▸ **Task objective**
Output only how many lines below contain "down".

▸ **Data to process**
##########
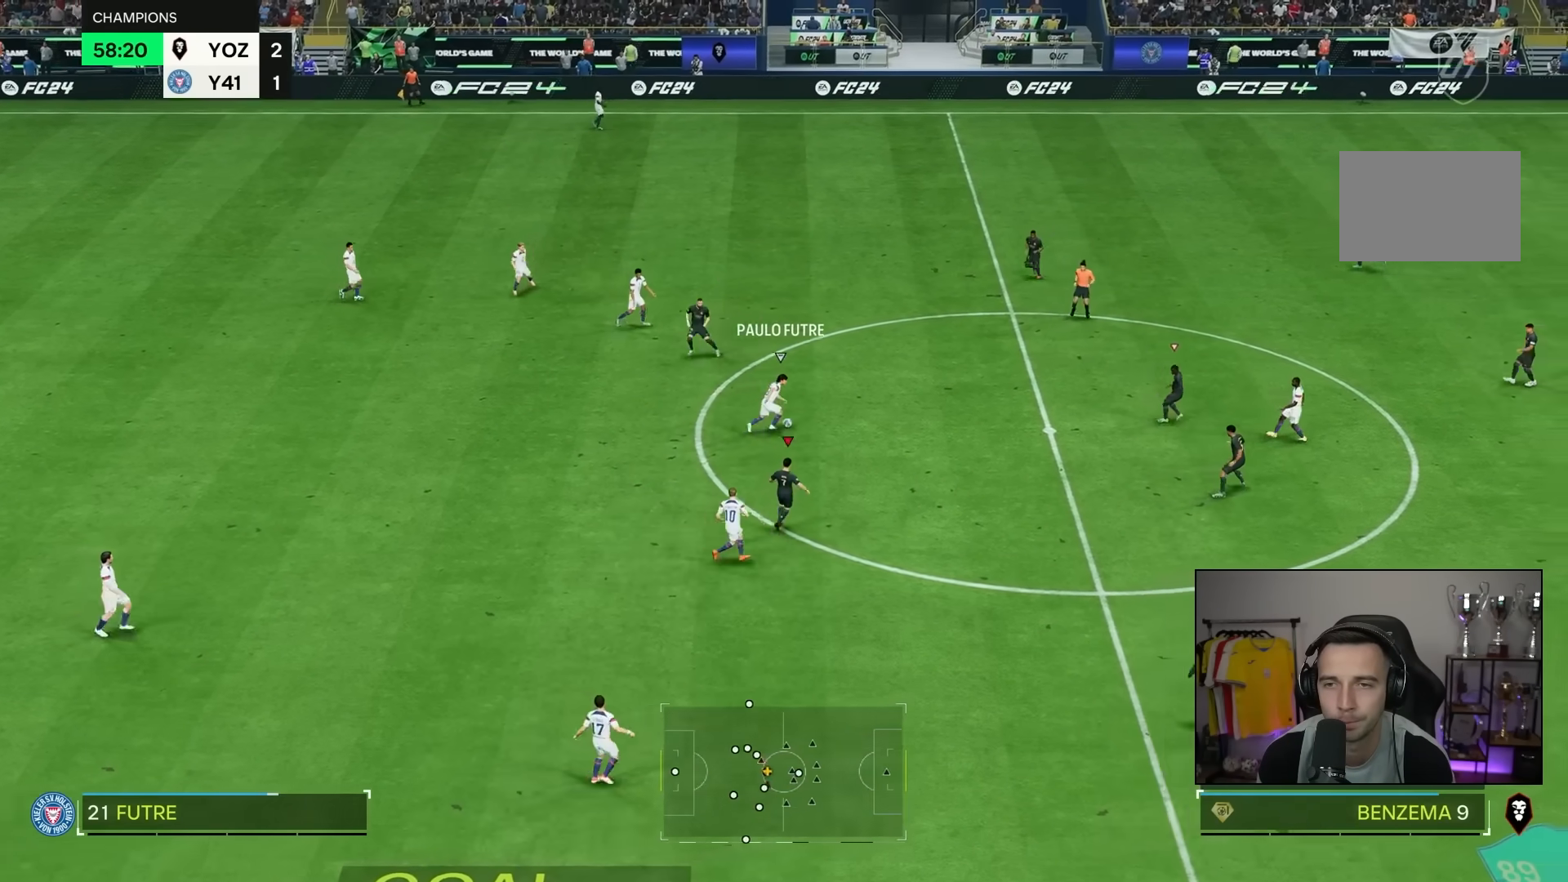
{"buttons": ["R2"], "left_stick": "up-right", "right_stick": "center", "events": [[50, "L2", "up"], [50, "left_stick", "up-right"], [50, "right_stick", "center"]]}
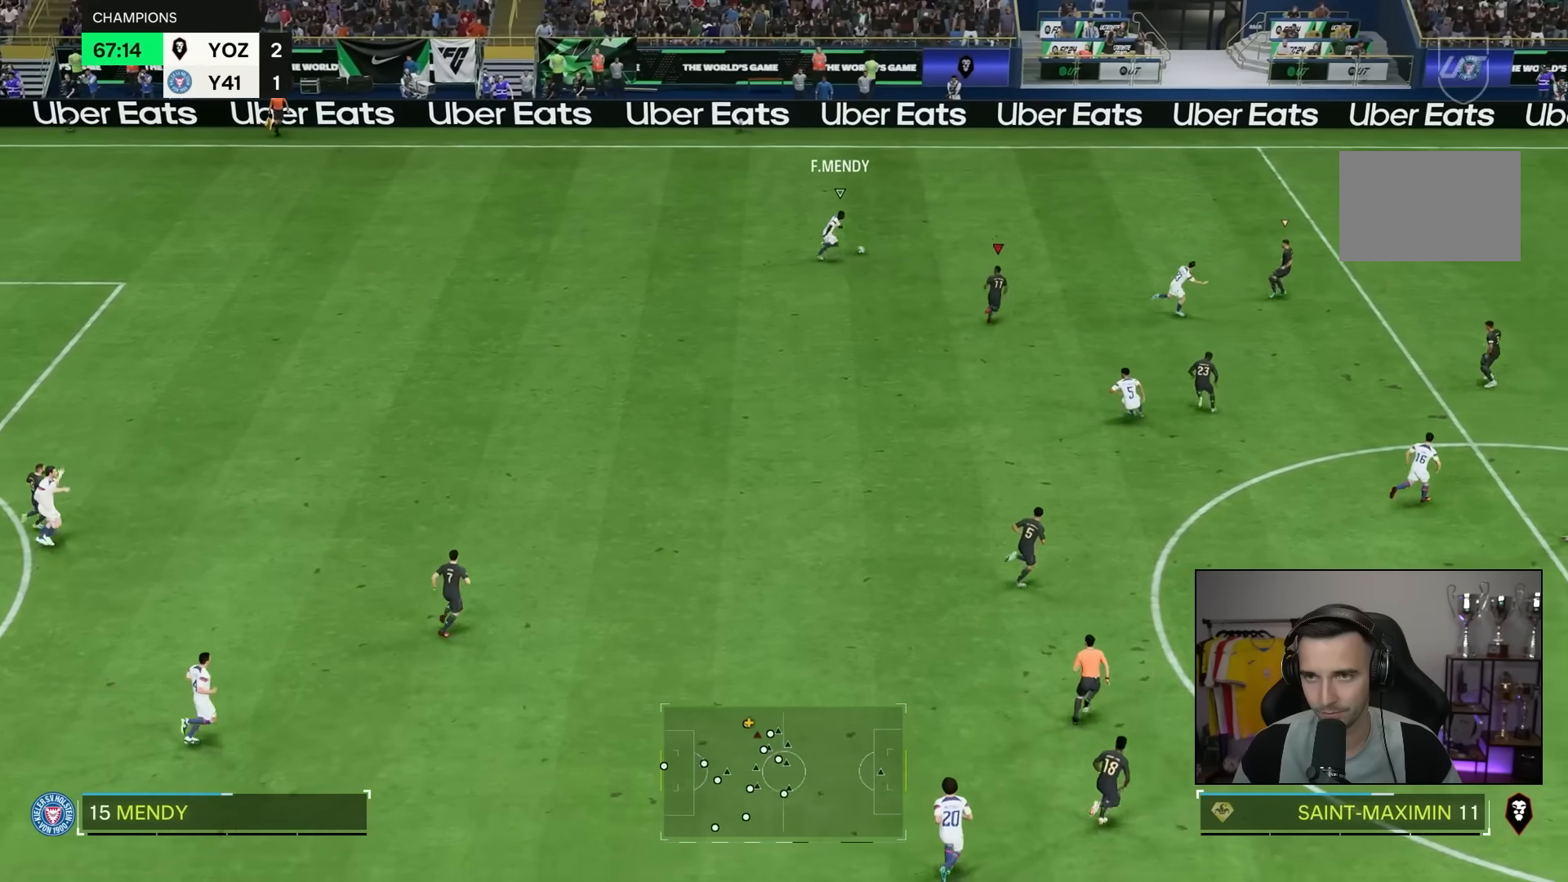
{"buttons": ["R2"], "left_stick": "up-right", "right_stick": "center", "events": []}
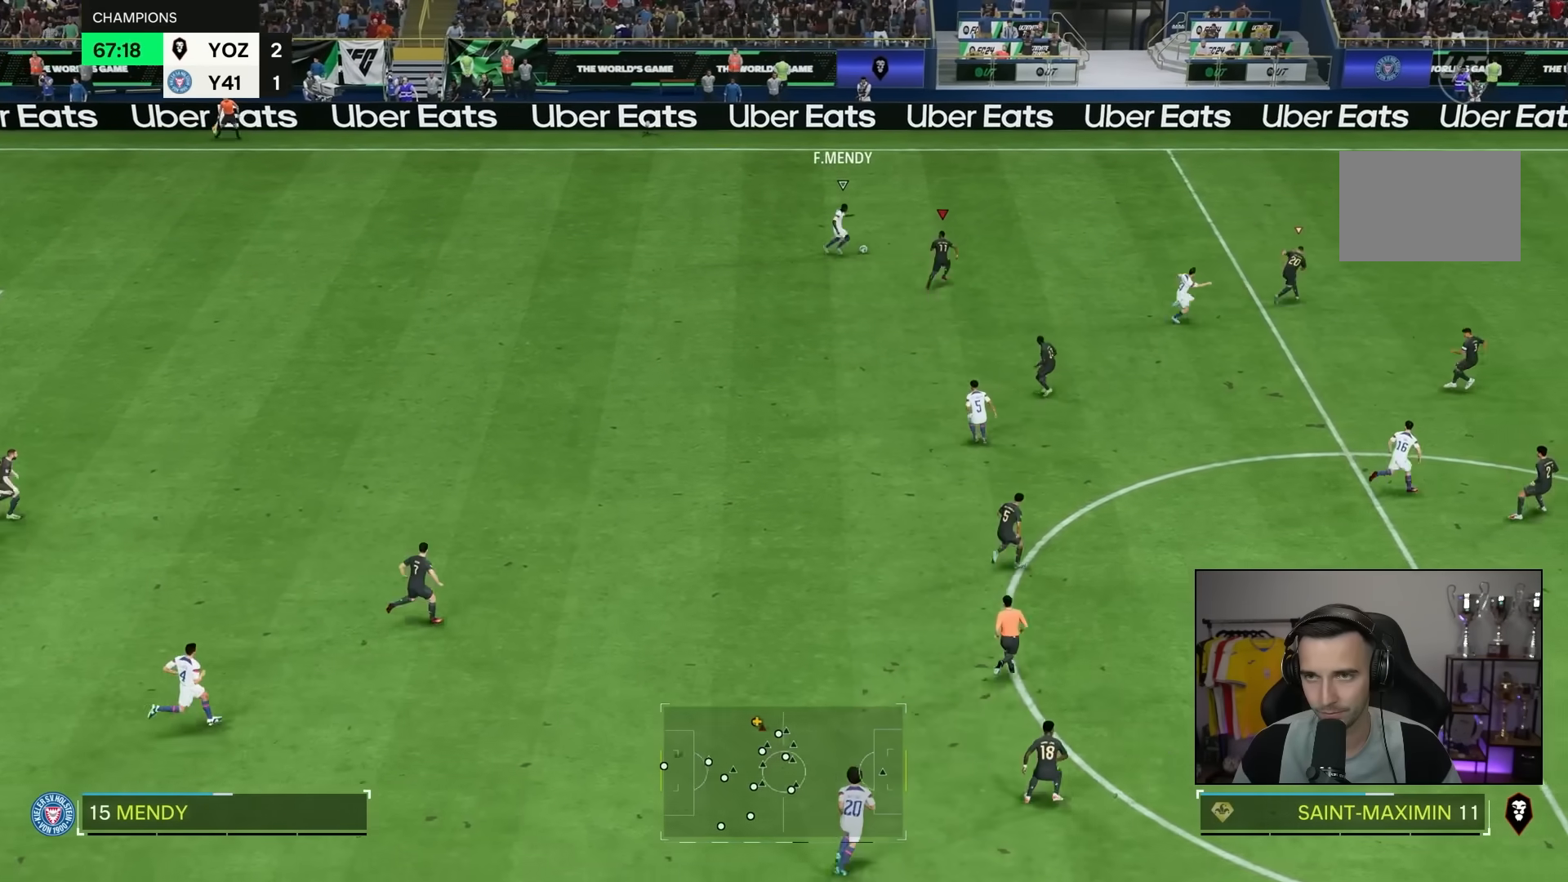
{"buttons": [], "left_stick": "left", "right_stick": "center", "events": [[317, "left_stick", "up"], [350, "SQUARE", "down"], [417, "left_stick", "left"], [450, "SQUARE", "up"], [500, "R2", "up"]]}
##########
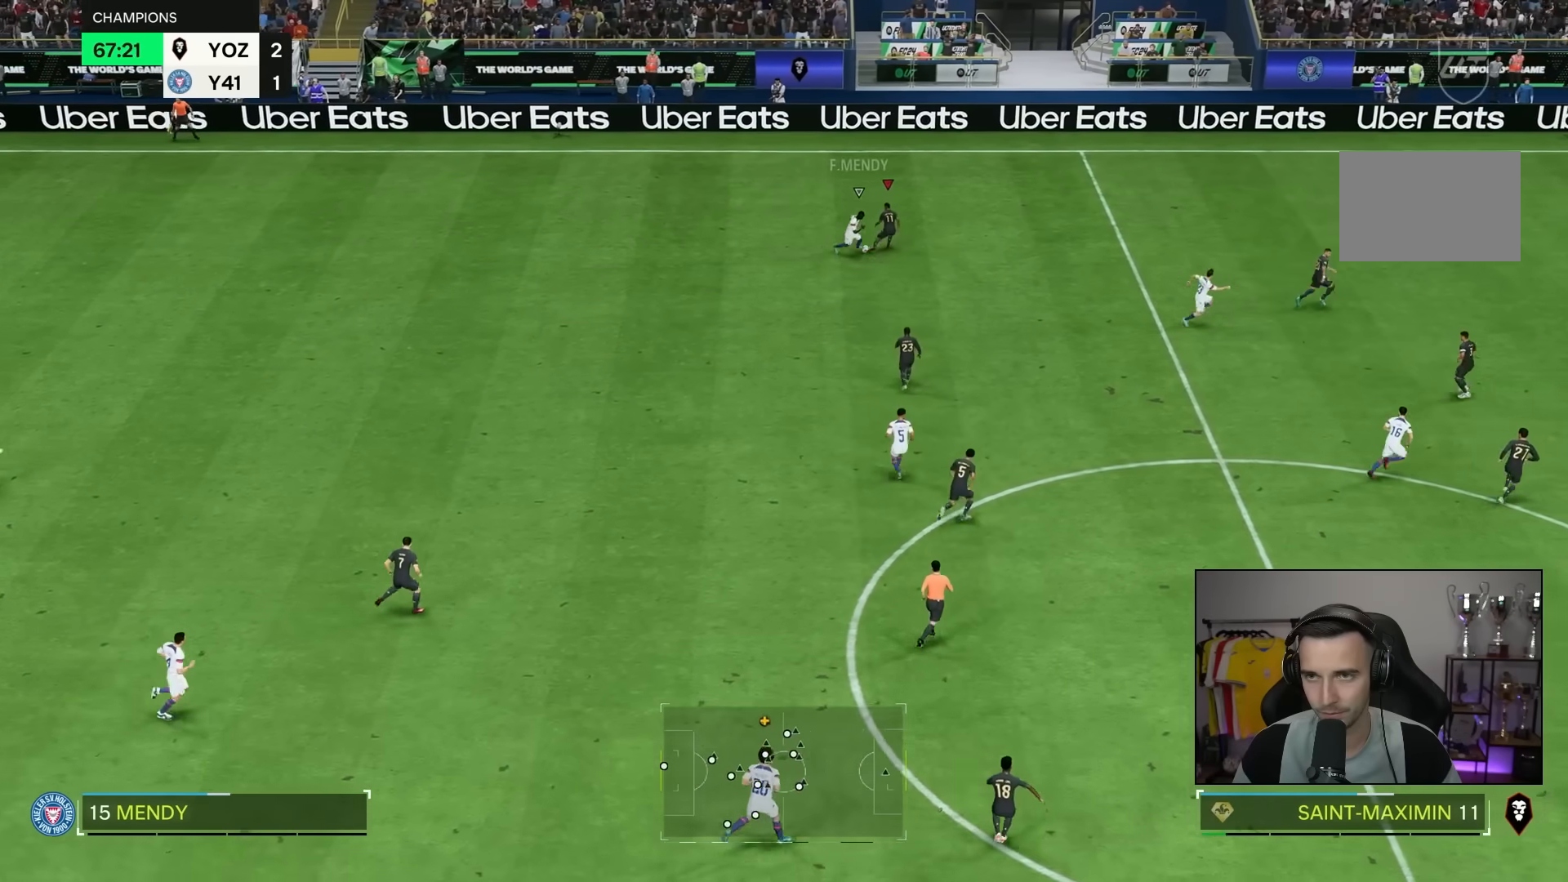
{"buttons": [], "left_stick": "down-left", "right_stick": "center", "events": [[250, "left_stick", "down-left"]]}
##########
▸ **Answer section**
2